Has anyone else had issues getting Checkpoint support to acknowledge an issue as one that needs to go to development or at the very least, referred to whoever maintains the documentation and SK articles?
I have three open cases, well I guess two now, as one was closed this morning, where I have found what I consider to be either bugs in the software, or erroneous documentation. But CheckPoint support seems to be totally focused on finding work-arounds to the issue rather than gathering data and fixing the problem.
Case #1: SK81740 purports to be a method for receiving e-mail notifications when ClusterXL fails over to another node. Except it isn't. The method described in the article sends notifications when a cluster member's ClusterXL status goes up or down, which does not necessarily (and actually, rarely) coincides with fail over. I've pointed out in the ticket a number of times that either the SK is wrong and needs to be updated, or if the SK actually reflects what is supposed to happen, then the software was implemented incorrectly. But Support is totally focused on providing a work around, not fixing the problem. They've pointed out SK65923 a number of times, which is a method for providing log events to an SNMP management system, from which you could have the SNMP system issue an alert. Before I go to that level of complexity, I'll write a simple bash script using "cphaprob state" and have it send an e-mail...
Case #2: Changes made to the HTTPS inspection policy are saved automatically without prompting if you close the R77.30 SmartDashboard using the windows close widget (the X in the upper right hand corner), while the HTTPS policy is displayed. As near as I can tell, all other screens issue a prompt to ask if you want to save your changes in this scenario, even if the changes were made to the HTTPS inspection policy but one is currently on another SmarttDashboard screen. Recently, a newby firewall admin accidentally left a default any-any-internet-inspect rule at the top of the HTTPS policy because he thought that closing the window would be good enough to erase his experimentation as he is learning the SmartDashboard. When the rule finally got pushed out with some other changes a couple of hours later, it resulted in an major issue for a great many users and applications. But Support seems to think that this is a desirable feature, as R80 and above gives one the ability to discard all changes as a failsafe. The work-around here seems to be: upgrade to R80 or above.

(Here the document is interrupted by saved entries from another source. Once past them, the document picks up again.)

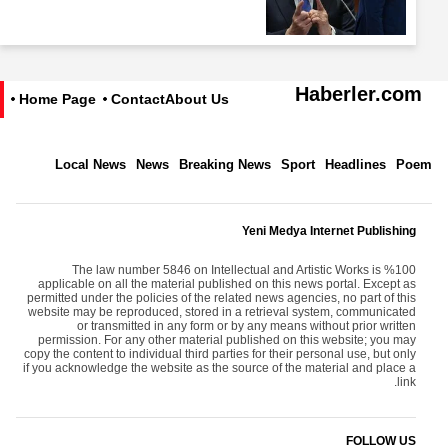
Haberler.com
Home Page
Contact
About Us
Local News
News
Breaking News
Sport
Headlines
Poem
Yeni Medya Internet Publishing
The law number 5846 on Intellectual and Artistic Works is %100
applicable on all the material published on this news portal. Except as
permitted under the policies of the related news agencies, no part of this
website may be reproduced, stored in a retrieval system, communicated
or transmitted in any form or by any means without prior written
permission. For any other material published on this website; you may
copy the content to individual third parties for their personal use, but only
if you acknowledge the website as the source of the material and place a
link.
FOLLOW US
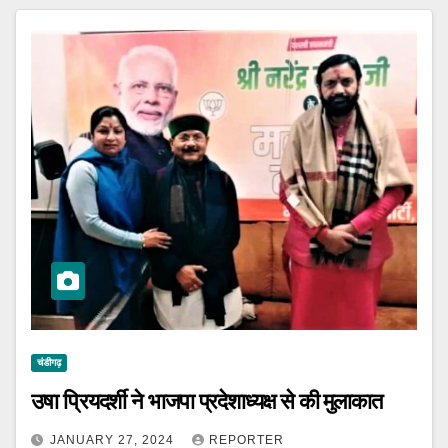
चंडीगढ़
उषा प्रियदर्शी ने भाजपा प्रदेशाध्यक्ष से की मुलाकात
JANUARY 27, 2024
REPORTER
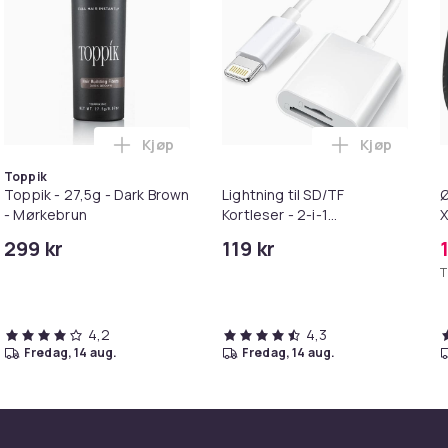
Kjøp
Kjøp
handlekurven
etrimmer / Potetrimmer - Trimmer for Poter i handlekurven
Legg Toppik - 27,5g - Dark Brown - Mørkeb
Legg Lightni
Toppik
Toppik - 27,5g - Dark Brown
Lightning til SD/TF
Ø
- Mørkebrun
Kortleser - 2-i-1
X
Minnekortadapter til
299 kr
119 kr
iPhone/iPad
T
4,2
4,3
fredag, 14 aug.
fredag, 14 aug.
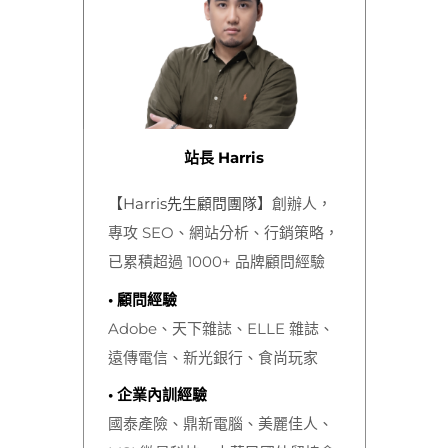
站長 Harris
【Harris先生顧問團隊】
創辦人，
專攻 SEO、網站分析、行銷策略，
已累積超過 1000+ 品牌顧問經驗
• 顧問經驗
Adobe、天下雜誌、ELLE 雜誌、
遠傳電信、新光銀行、食尚玩家
• 企業內訓經驗
國泰產險、鼎新電腦、美麗佳人、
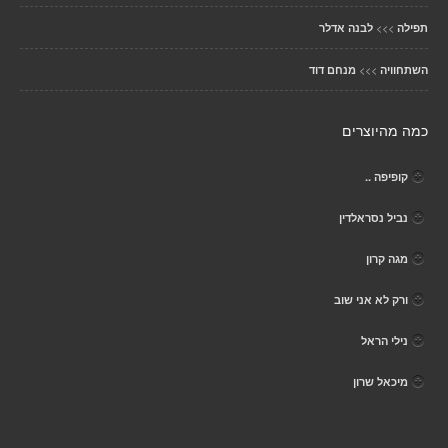
>>>
תפילה
לבנה אדלר
>>>
השתחוויה
מנחם דוד
כמה מהיוצרים
קופיפה ..
נביל נסראלדין
מגה קרון
ורק לא אני שוב
נילי הראל
מיכאל שרון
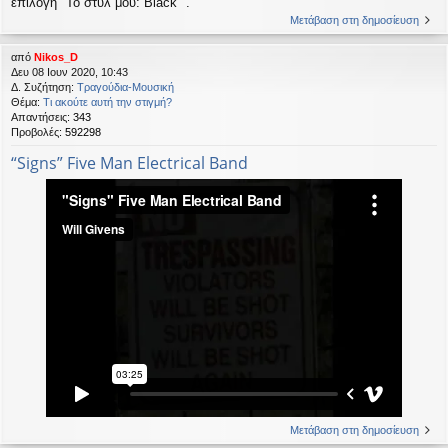
επιλογή "Το στυλ μου: Black" .
Μετάβαση στη δημοσίευση
από
Nikos_D
Δευ 08 Ιουν 2020, 10:43
Δ. Συζήτηση:
Τραγούδια-Μουσική
Θέμα:
Τι ακούτε αυτή την στιγμή?
Απαντήσεις:
343
Προβολές:
592298
“Signs” Five Man Electrical Band
Μετάβαση στη δημοσίευση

Case #3: Apparently there a nebulous set of circumstances (policy rules) that can cause a gateway to perform pre-probe bypass inspection, even if probe bypass is turned on. We have discovered one of these scenarios as we are having occasional issues with HTTPS inspection returning a firewall signed temporary certificate to a client, even though the Tracker Logs show HTTPS Bypass as the result of inspection for the session. Support has shown where if we use the built-in applications for the HTTPS inspection bypass rule, rather than a custom application object built from the certificate subjects expected, then probe bypass works as documented. However, I told them that we have had issues using the built-in objects, as they don't always work to prevent HTTPS inspection or allow access in the Application and URL filtering policy. My guess is that they aren't always up to date as the internet services are constantly changing. However, since customer have no visibility into how the built-in apps actually work and what they are looking for, we have chosen to use custom built applications, especially in the case where the built-in app has failed at least once before. After pointing this out to Support in the case, I was told that if we choose not to use the built-in apps, we will have to live with the situation as it now exists.
Why isn't Support looking to actually fix these issues?